Both Camus and Foucault are concerned with repatriating voices traditionally muted or marginalized through discourse. However, it must be acknowledged that Meursault does in fact kill. This raises an important moral question: when, if ever, is it morally acceptable to kill? Interestingly, this question reveals yet another link between Foucault and Camus: both Frenchmen shared a passionate opposition to the death penalty. Yet another, and perhaps more pressing, question remains: does the fact that Meursault’s victim in The Outsider is Arab suggest a latent French colonial impulse in Camus’ writings?
In conclusion, Camus may not have called himself an existentialist, but his writings resonate with its spirit, including a profound humanism shared by Sartre. Structuralism, however, countered Sartre’s claim that existentialism is a humanism, especially his notion of cogito, asserting instead that individuals do not possess any given biological nature outside of social conditioning. This structuralist perspective is often referred to as anti-humanism, a philosophical viewpoint shared by Foucault. Ultimately, Camus’ humanism remains antithetical to Foucault’s anti-humanism. Yet, this limitation in no way diminishes the value of a comparison between Camus and Foucault.
- Barrett, William. Irrational Man. New York: Anchor Books, 1962.
- Camus, Albert. The Outsider. Trans. Joseph Laredo. New York: Penguin Books, 1982.
- Camus, Albert. The Myth of Sisyphus. Trans. Justin O’Brien. New York: Vintage International, 1983.

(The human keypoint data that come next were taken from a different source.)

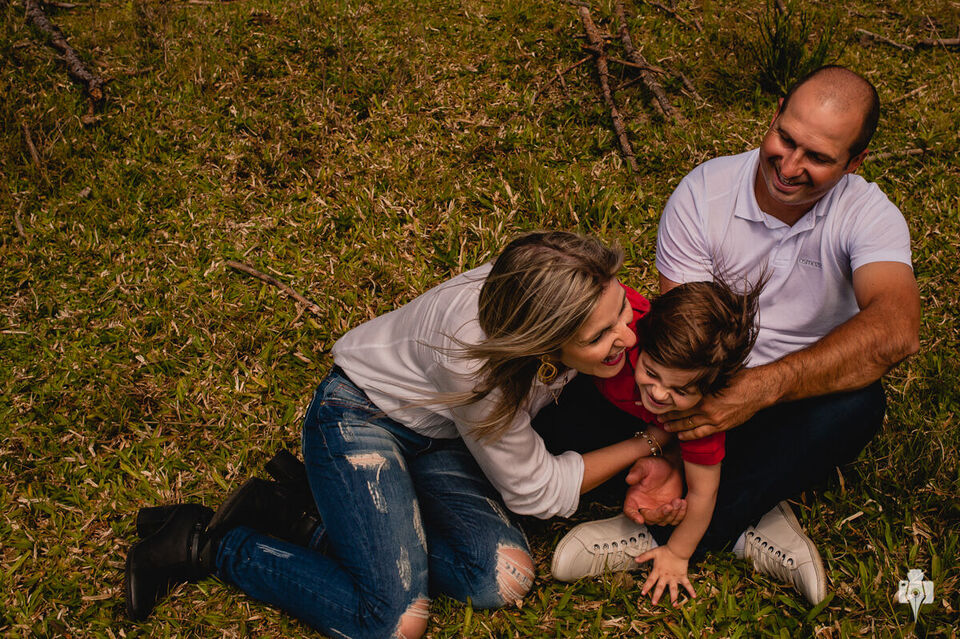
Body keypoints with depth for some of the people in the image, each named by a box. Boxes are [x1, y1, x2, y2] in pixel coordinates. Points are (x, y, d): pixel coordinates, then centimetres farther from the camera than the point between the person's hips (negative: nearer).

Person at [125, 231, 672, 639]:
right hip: (358, 414, -7)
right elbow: (534, 491, -22)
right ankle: (211, 544, -1)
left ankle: (322, 514, 4)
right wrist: (644, 447, -15)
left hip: (435, 434, 7)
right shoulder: (472, 356, -38)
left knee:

- Camus, Albert. The Rebel. Trans. Anthony Bower. New York: Vintage International, 1984.
- Descombes, Vincent. Modern French Philosophy. Trans. L. Scott-Fox and J.M. Harding. Cambridge, Eng.: Cambridge University Press, 1998.
- Foucault, Michel, and Colin Gordon. Power/Knowledge: Selected Interviews and Other. Writings, 1972-1977. New York: Pantheon Books, 1980.
- Foucault, Michel. Madness and Civilization. Trans. Richard Howard. New York: Rutledge Classics, 1989.
- Foucault, Michel. The Order of Things. New York: Vintage Books, 1994.
- Goss, James. “Camus, God, and Process Thought.” Process Studies 4. 2 (Summer 1974): 114-128.
- Judt, Tony. The Burden of Responsibility: Blum, Camus, Aron, and the French Twentieth Century. Chicago: The University of Chicago Press, 1998.
- Miller, James. The Passion of Michel Foucault. New York: Simon and Schuster, 1993.